## Overview

We present a CLSRIL-23 (Cross Lingual Speech Representations on Indic Languages), a self supervised learning based audio pre-trained model which learns cross
lingual speech representations from raw audio across **23 Indic languages**. It is built on top of wav2vec
2.0 which is solved by training a contrastive task over masked latent speech representations and
jointly learns the quantization of latents shared across all languages.

[Arxiv Link](https://arxiv.org/pdf/2107.07402.pdf)

[Original Repo](https://github.com/Open-Speech-EkStep/vakyansh-models) contains models in fairseq format.

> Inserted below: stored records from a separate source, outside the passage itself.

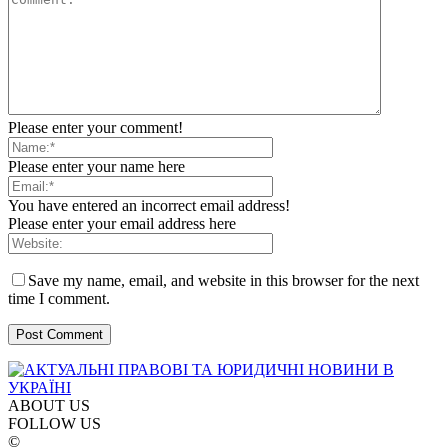
Please enter your comment!
Please enter your name here
You have entered an incorrect email address!
Please enter your email address here
Save my name, email, and website in this browser for the next
time I comment.
ABOUT US
FOLLOW US
©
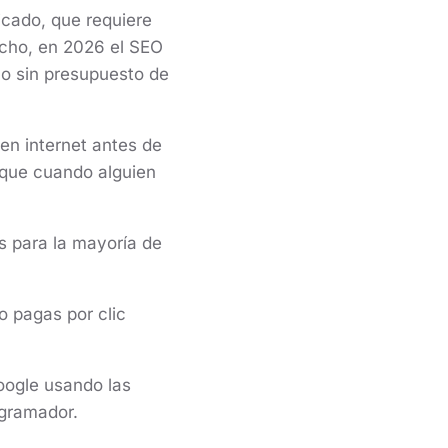
cado, que requiere
echo, en 2026 el SEO
o sin presupuesto de
en internet antes de
 que cuando alguien
s para la mayoría de
o pagas por clic
oogle usando las
ogramador.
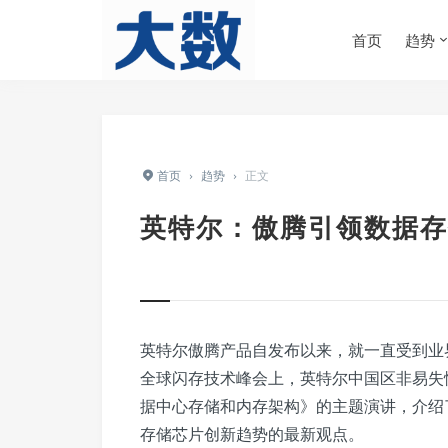
首页
趋势
首页
›
趋势
›
正文
英特尔：傲腾引领数据存
英特尔傲腾产品自发布以来，就一直受到业界
全球闪存技术峰会上，英特尔中国区非易失
据中心存储和内存架构》的主题演讲，介绍
存储芯片创新趋势的最新观点。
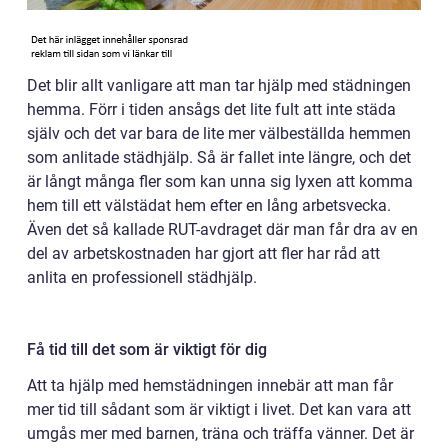
Det blir allt vanligare att man tar hjälp med städningen
hemma. Förr i tiden ansågs det lite fult att inte städa
själv och det var bara de lite mer välbeställda hemmen
som anlitade städhjälp. Så är fallet inte längre, och det
är långt många fler som kan unna sig lyxen att komma
hem till ett välstädat hem efter en lång arbetsvecka.
Även det så kallade RUT-avdraget där man får dra av en
del av arbetskostnaden har gjort att fler har råd att
anlita en professionell städhjälp.
Få tid till det som är viktigt för dig
Att ta hjälp med hemstädningen innebär att man får
mer tid till sådant som är viktigt i livet. Det kan vara att
umgås mer med barnen, träna och träffa vänner. Det är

## Languages in the pretraining dataset

| Language  | Data (In Hrs) |
|-----------|---------------|
|  Assamese | 254.9         |
|  Bengali  | 331.3         |
|   Bodo    | 26.9          |
|   Dogri   | 17.1          |
|  English  | 819.7         |
|  Gujarati | 336.7         |
|   Hindi   | 4563.7        |
|  Kannada  | 451.8         |
|  Kashmiri | 67.8          |
|  Konkani  | 36.8          |
|  Maithili | 113.8         |
| Malayalam | 297.7         |
|  Manipuri | 171.9         |
|  Marathi  | 458.2         |
|   Nepali  | 31.6          |
|    Odia   | 131.4         |
|  Punjabi  | 486.05        |
|  Sanskrit | 58.8          |
|  Santali  | 6.56          |
|   Sindhi  | 16            |
|   Tamil   | 542.6         |
|   Telugu  | 302.8         |
|    Urdu   | 259.68        |

## Repo for training:

[Experimentation](https://github.com/Open-Speech-EkStep/vakyansh-wav2vec2-experimentation) platform built on top of fairseq.